In the next six weeks or so we will learn whether, as widely predicted, the Bank of England’s monetary policy committee will add another quarter or half point to its interest rate. Although all expectations are that there will be rise in May and probably another one in November, there remain many good fixed-rate deals out there. Yorkshire building society, for example, has a two-year rate of 1.24 per cent and HSBC’s best offer is 1.32 per cent. If you are looking for longer-term security HSBC again has a low offer – 1.71 per cent for five years compared with 1.84 per cent from Yorkshire building society. All loans are for borrowers with at least a 35 per cent deposit.

The number of borrowers in arrears on their mortgage rose slightly according to the latest from UK Finance, the umbrella group for the financial services industry, but the overall number is still comfortably under 100,000. The number of properties repossessed is a small fraction of that – at about 2,000, although behind the statistics will be harrowing stories of people losing their home because of, probably, unforeseen financial tragedy. The advice from UK Finance is simple: “We expect the vast majority of mortgage borrowers to continue to manage their finances successfully but they should continue to keep their plans under review. Any customer who thinks they may experience payment difficulty should always speak to their lender at the earliest opportunity. Lenders remain committed to working with borrowers to keep them in their home wherever possible, and possession continues to be the last resort.”
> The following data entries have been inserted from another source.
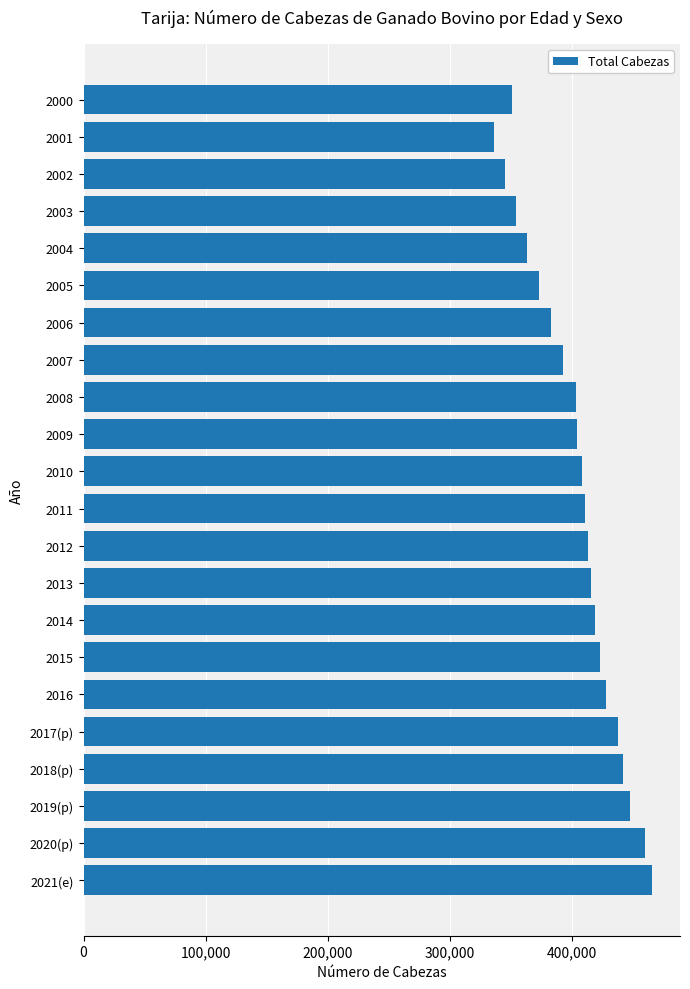

Is it true that the value at 2006 is 550582?

False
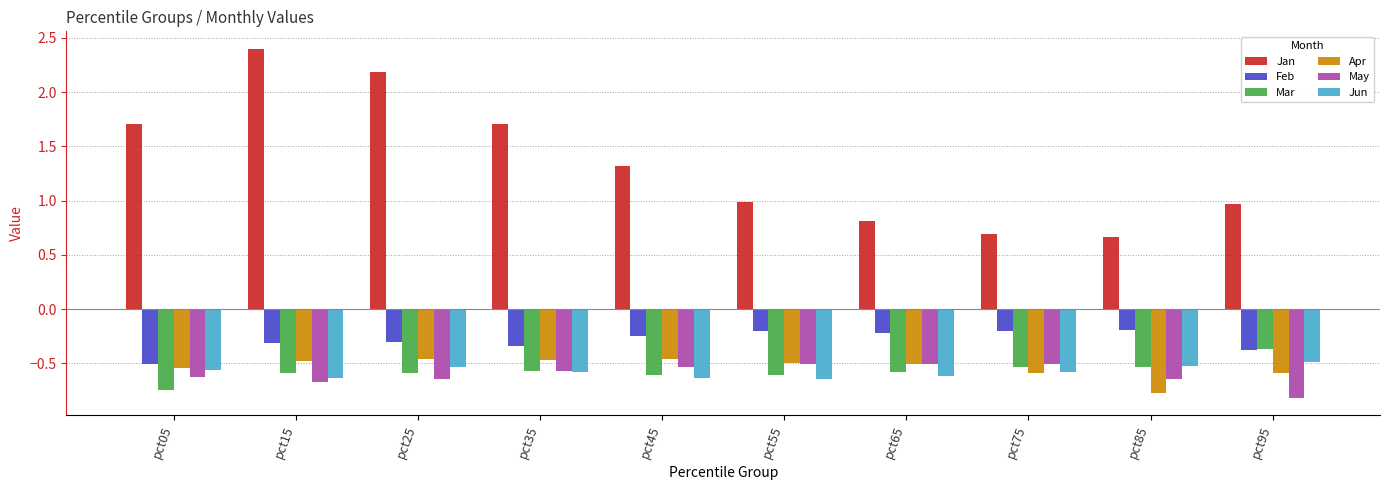

What is the total value across all series at pct35?

-0.8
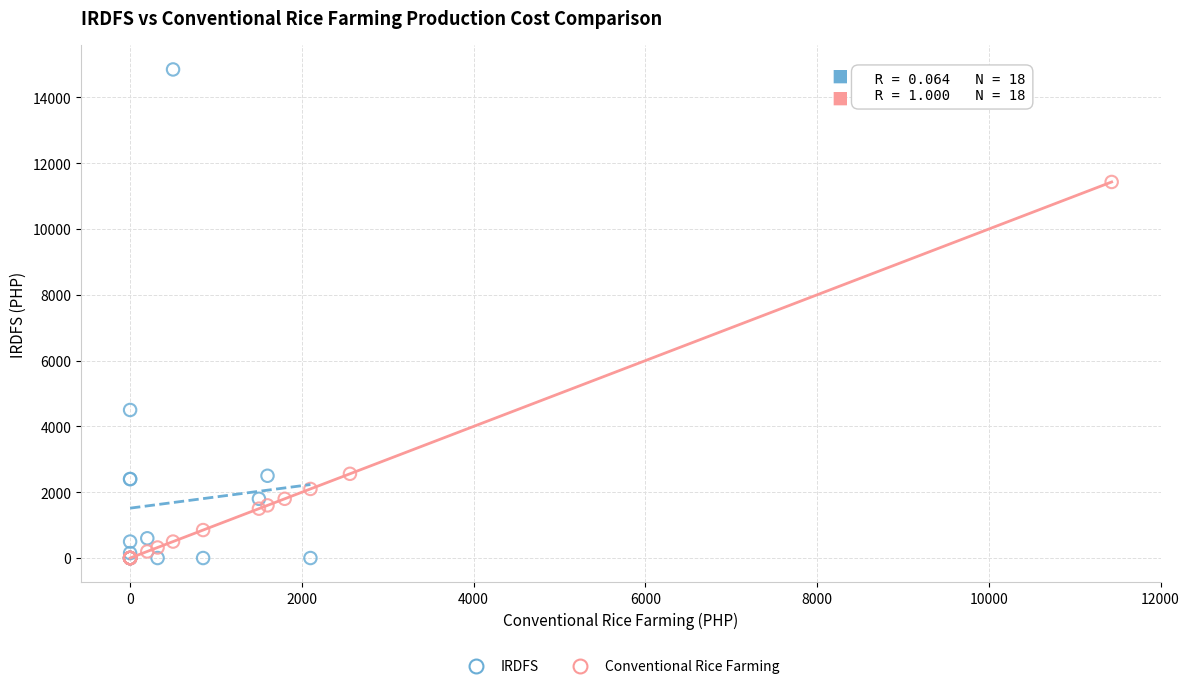

Which series has the widest spread of Y values?

IRDFS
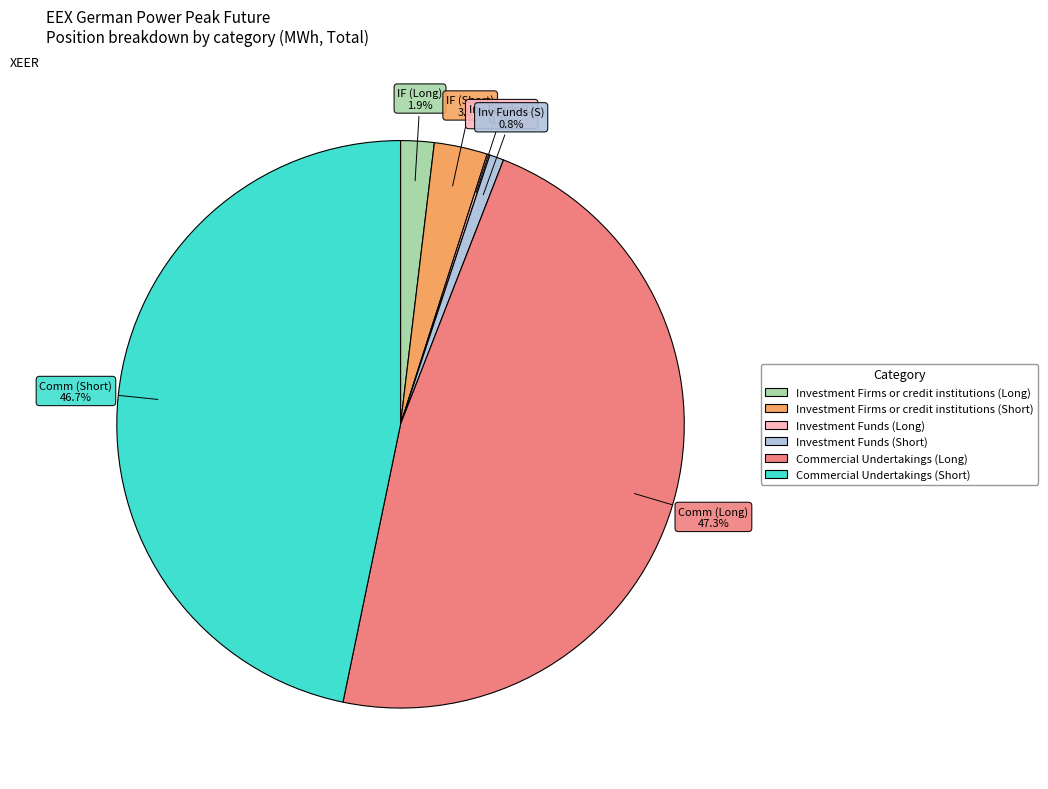

What percentage is NOT represented by Investment Firms or credit institutions (Long)?

98.1%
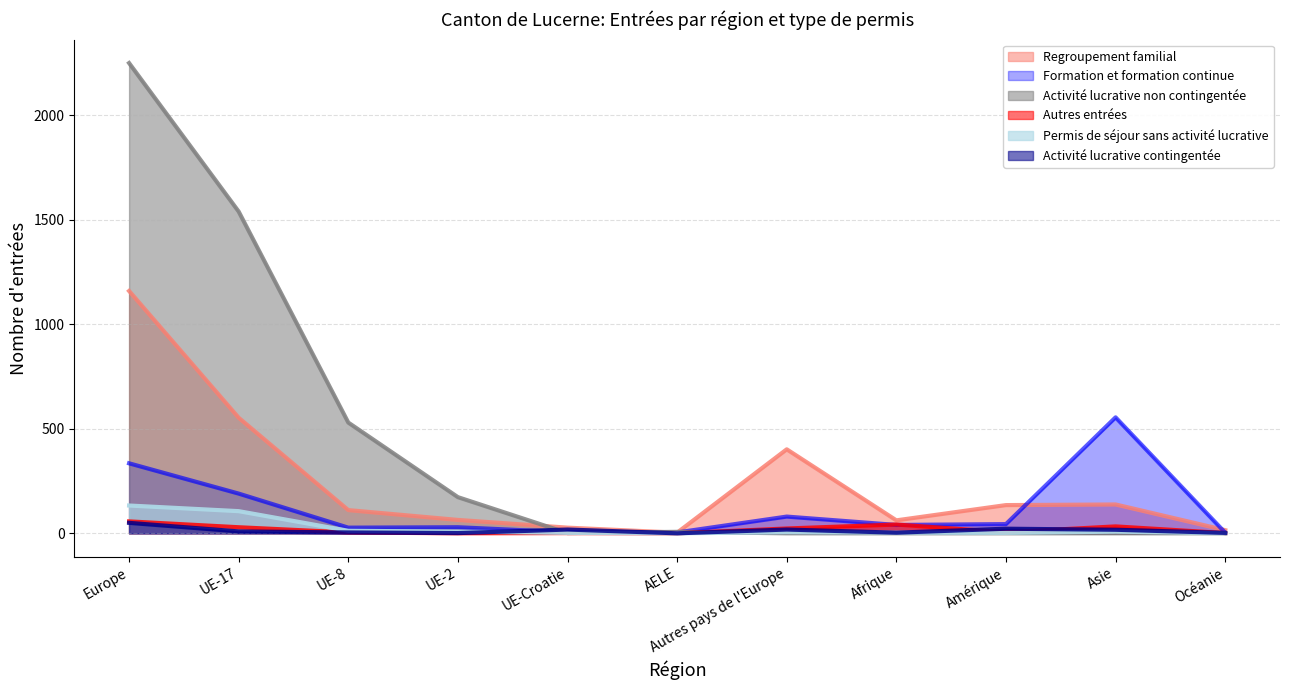

The Activité lucrative contingentée series shows 4 at UE-8. True or false?

True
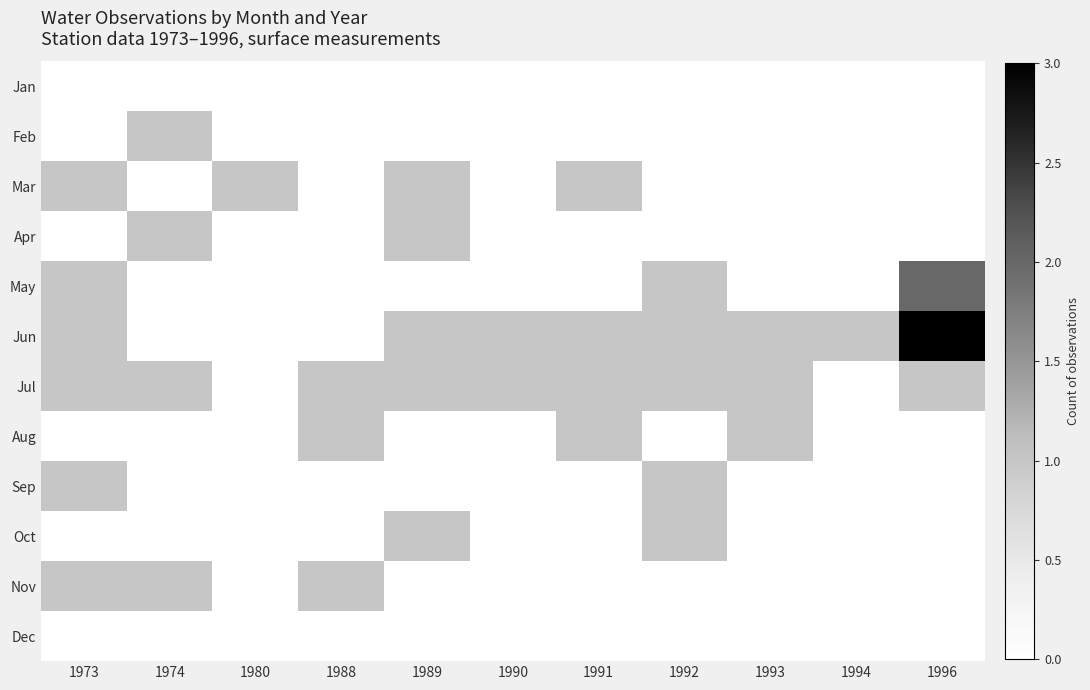

At which category does the chart reach its peak across all series?

1996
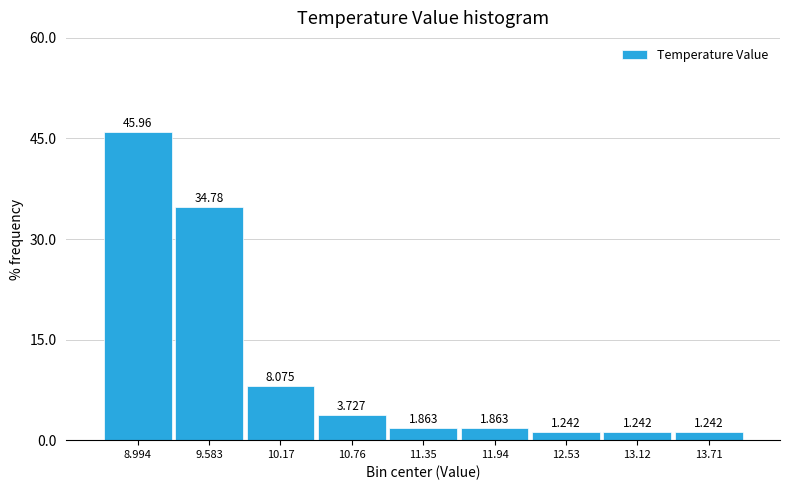

Over which range of the x-axis is the bar tallest?

8.7 to 9.3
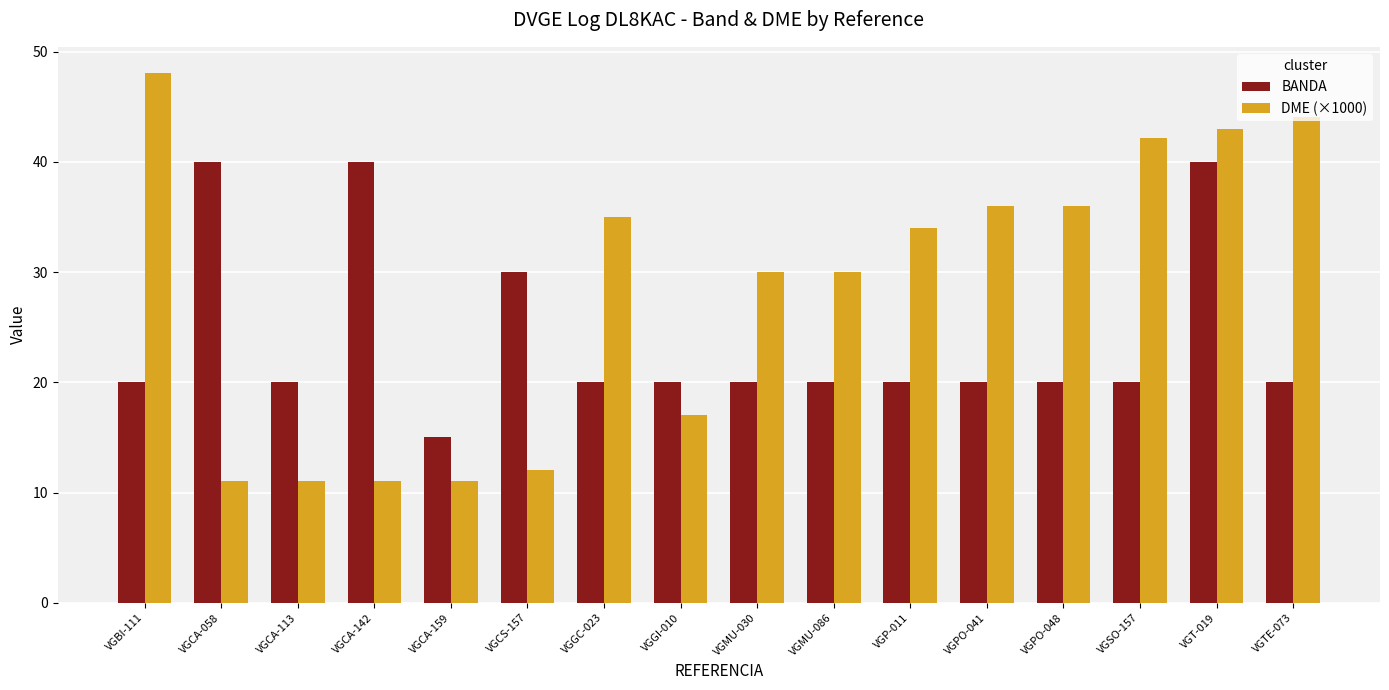

What is the difference between the highest and lowest values at VGGC-023?

15.0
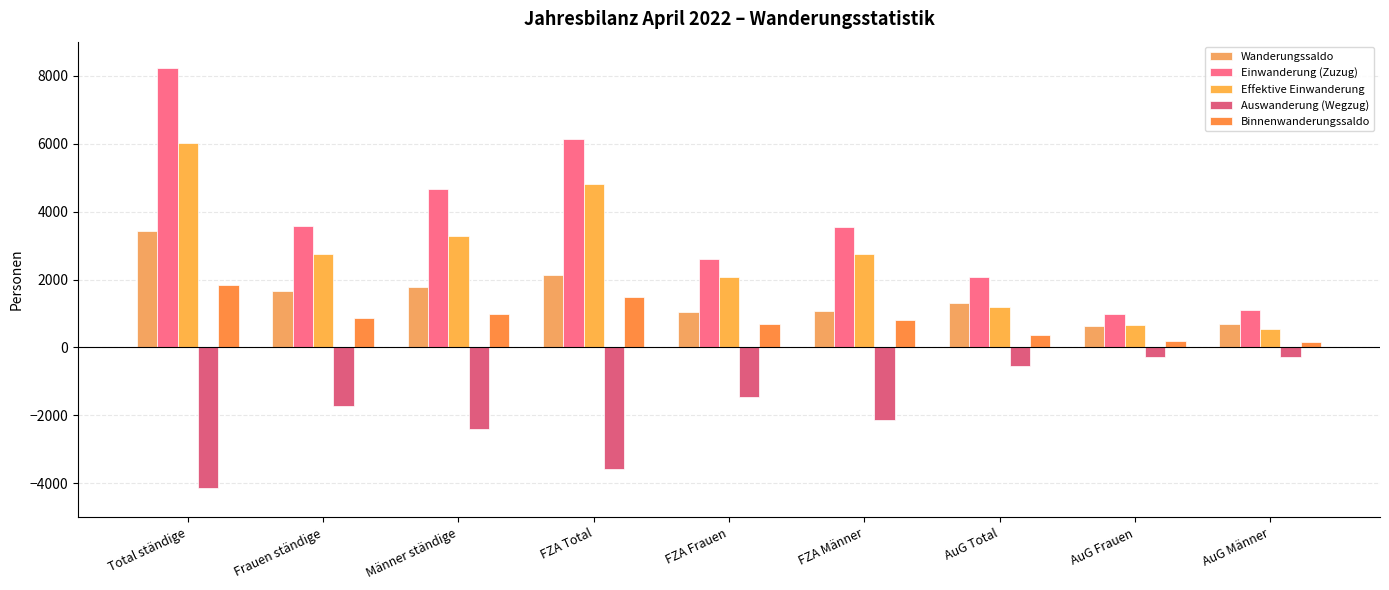

Which series changed the most between Frauen ständige and Männer ständige?

Einwanderung (Zuzug)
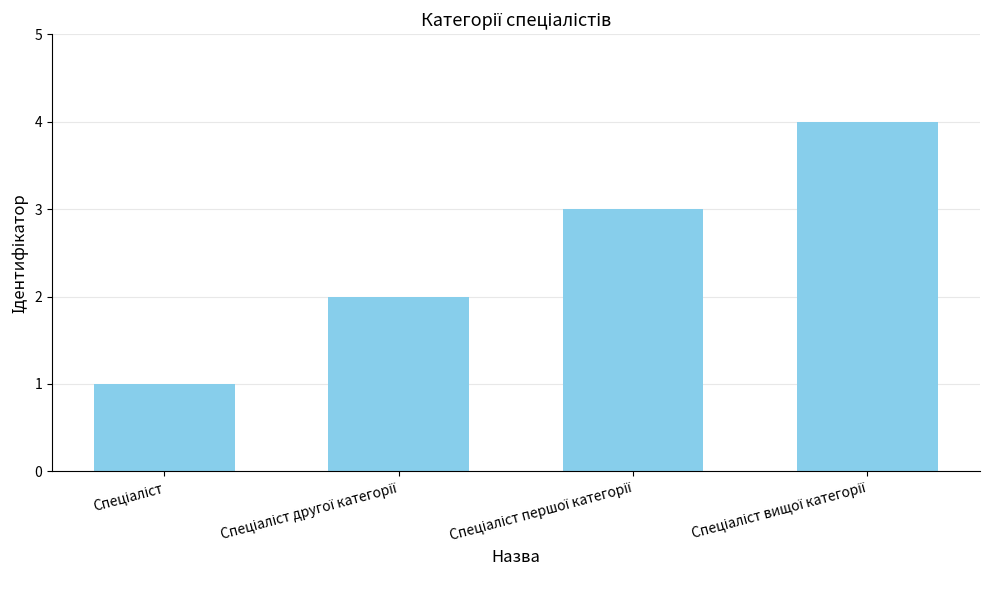

What is the sum of all values?

10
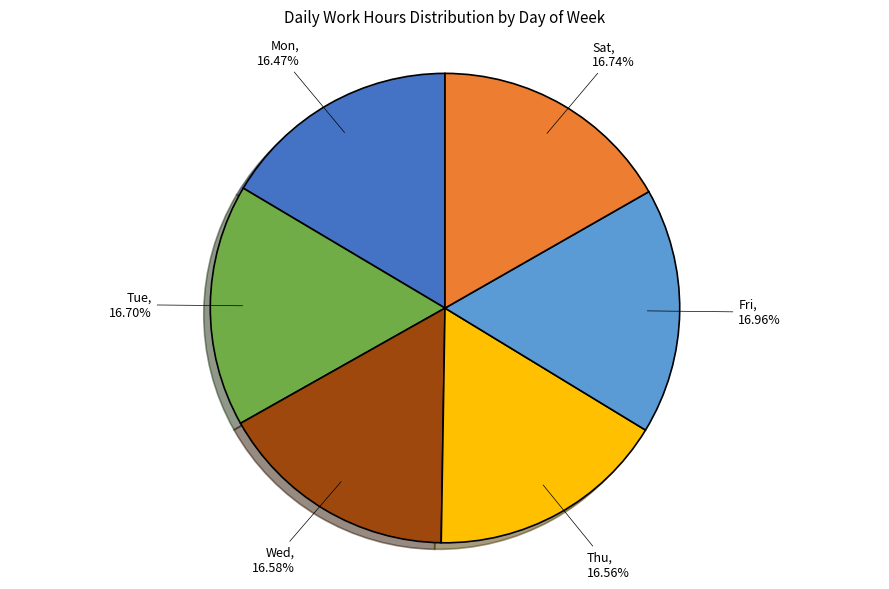

Does any single category account for the majority?

No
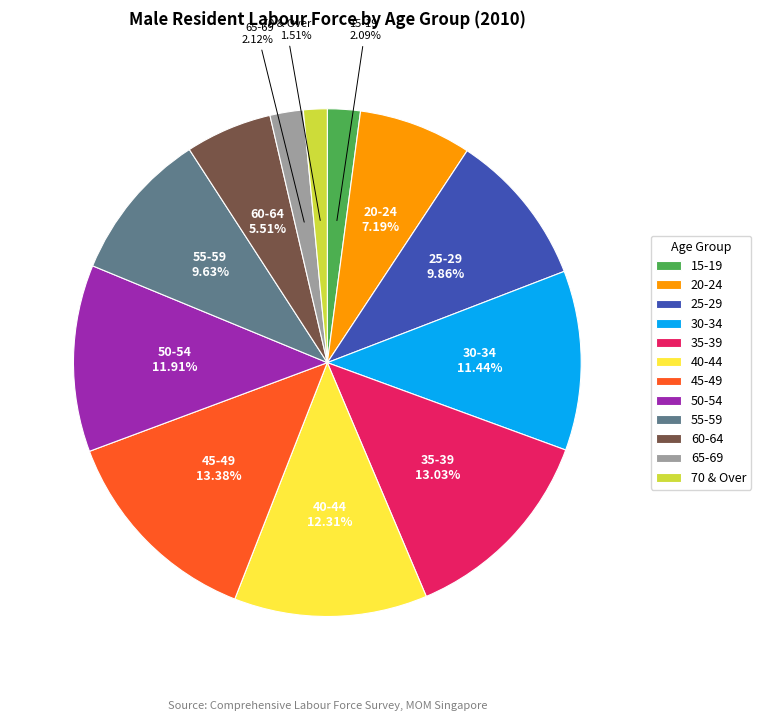

Between 45-49 and 55-59, which is larger?

45-49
An increasing number of people – especially young people – are switching from traditional banks to digital-only lenders who operate solely through an app and have no physical high-street presence. Monzo, for example, claims to have 500,000 customers. Their overdraft fees and other charges are often lower than some of their old-fashioned peers, and although most have high security and are covered Financial Services Compensation Scheme few yet pay decent savings rates or offer mortgages. One that does is called Atom, which allows you to track your mortgage application via its app, but ironically at present you have to go through a broker rather than direct.